Kids Struggle with Serious Mental Health Issues After Coronavirus Lockdown Hysteria

Everyone knew this was going to happen.

We were saying it as soon as the first lockdowns were announced in spring of 2020.

It’s just obvious.

AP:

The COVID-19 pandemic sent Heidi Whitney’s daughter into a tailspin.

Suddenly the San Diego middle schooler was sleeping all day and awake all night. When in-person classes resumed, she was so anxious at times that she begged to come home early, telling the nurse her stomach hurt.

Whitney tried to keep her daughter in class. But the teen’s desperate bids to get out of school escalated. Ultimately, she was hospitalized in a psychiatric ward, failed “pretty much everything” at school and was diagnosed with depression and ADHD.

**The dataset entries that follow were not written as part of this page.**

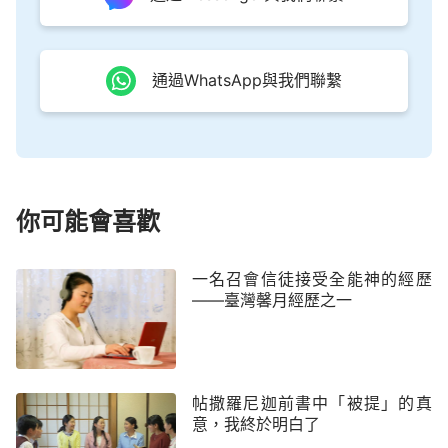
穌突然降在你們中間，來接你們這些從不認識他、從
未見過他、不知如何遵行他旨意的人。還是想點現實
通過WhatsApp與我們聯繫
的吧！」
當看到這段話時，我心裡五味雜陳，這書中
的話怎麼連我心裡想的、盼的都說出來了？
「不要陷
在那些騰雲駕霧的字句之中」、「不要總是忘乎所
以，整天飄飄悠悠，總是盼著天上的某一朵白雲上坐
著主耶穌突然降在你們中間」，
為什麼會這樣說呢？
你可能會喜歡
難道末世主不是駕著白雲向我們顯現？但整個宗教界
都等著主駕雲重歸，這難道還會有錯嗎？但轉念又
一名召會信徒接受全能神的經歷
想，當初的法利賽人是怎麼失敗的？不就是因著頑固
——臺灣馨月經歷之一
持守自己的觀念想像，認為不是童女懷孕生子，不叫
彌賽亞
的就不是救世主，最後將已經來到的主耶穌給
釘在了十字架上嗎？想想以前剛信主時，我也常問自
帖撒羅尼迦前書中「被提」的真
己：如果讓我生在主作工的時代，主來了，我會不會
意，我終於明白了
也像法利賽人那樣定規主、抵擋主，還是像
彼得
、拿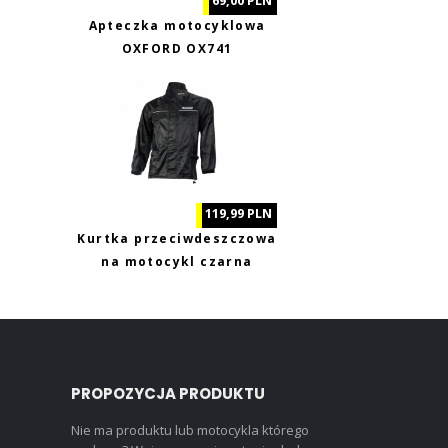
69,00 PLN
Apteczka motocyklowa
OXFORD OX741
119,99 PLN
Kurtka przeciwdeszczowa
na motocykl czarna
Biketec XL
PROPOZYCJA PRODUKTU
Nie ma produktu lub motocykla którego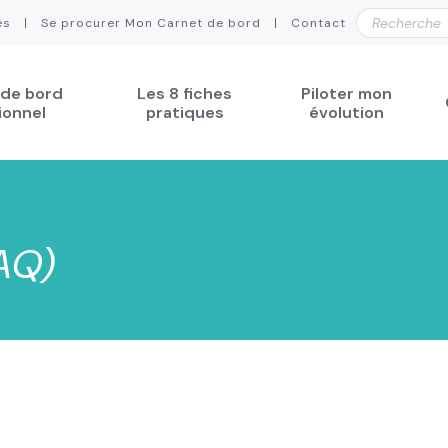
és
Se procurer Mon Carnet de bord
Contact
 de bord
Les 8 fiches
Piloter mon
ionnel
pratiques
évolution
FAQ)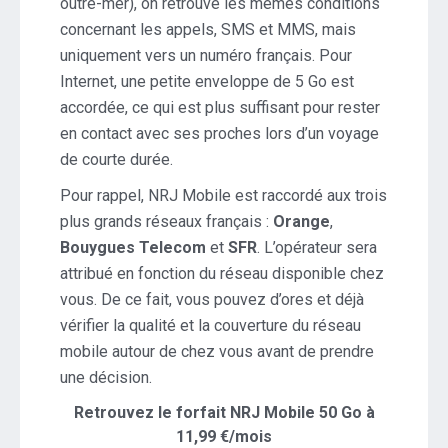
outre-mer), on retrouve les mêmes conditions
concernant les appels, SMS et MMS, mais
uniquement vers un numéro français. Pour
Internet, une petite enveloppe de 5 Go est
accordée, ce qui est plus suffisant pour rester
en contact avec ses proches lors d’un voyage
de courte durée.
Pour rappel, NRJ Mobile est raccordé aux trois
plus grands réseaux français :
Orange
,
Bouygues Telecom
et
SFR
. L’opérateur sera
attribué en fonction du réseau disponible chez
vous. De ce fait, vous pouvez d’ores et déjà
vérifier la qualité et la couverture du réseau
mobile autour de chez vous avant de prendre
une décision.
Retrouvez le forfait NRJ Mobile 50 Go à
11,99 €/mois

As she started high school this fall, she was deemed eligible for special education services, because her disorders interfered with her ability to learn, but school officials said it was a close call. It was hard to know how much her symptoms were chronic or the result of mental health issues brought on by the pandemic, they said.

“They put my kid in a gray area,” said Whitney, a paralegal.

Schools contending with soaring student mental health needs and other challenges have been struggling to determine just how much the pandemic is to blame. Are the challenges the sign of a disability that will impair a student’s learning long term, or something more temporary?

It all adds to the desperation of parents trying to figure out how best to help their children. If a child doesn’t qualify for special education, where should parents go for help?

I feel like because she went through the pandemic and she didn’t experience the normal junior high, the normal middle school experience, she developed the anxiety, the deep depression and she didn’t learn. She didn’t learn how to become a social kid,” Whitney said. “Everything got turned on its head.”

When Heather Wright approached her son’s school last fall seeking help with the 9-year-old’s outbursts and other behavioral issues, staff suggested private testing. The stay-at-home mom from Sand Creek, Michigan, called eight places. The soonest she could get an appointment was in December of this year — a full 14 months later.

She also suspects her 16-year-old has a learning disability and is waiting for answers from the school about both children.

I hear a lot of: ‘Well, everyone’s worse. It’s not just yours,’” she said. “Yeah, but, like, this is my child and he needs help.”

It can be challenging to tease out the differences between problems that stem directly from the pandemic and a true disability, said Brandi Tanner, an Atlanta-based psychologist who has been deluged with parents seeking evaluations for potential learning disabilities, ADHD and autism.

“I’m asking a lot more background questions about pre-COVID versus post-COVID, like, ‘Is this a change in functioning or was it something that was present before and has just lingered or gotten worse?’” she said.

Yeah, well – I guess we can just feed all of these kids narcotic drugs to help them deal with their socialization problems.

This has been working really well, and has no consequences at all.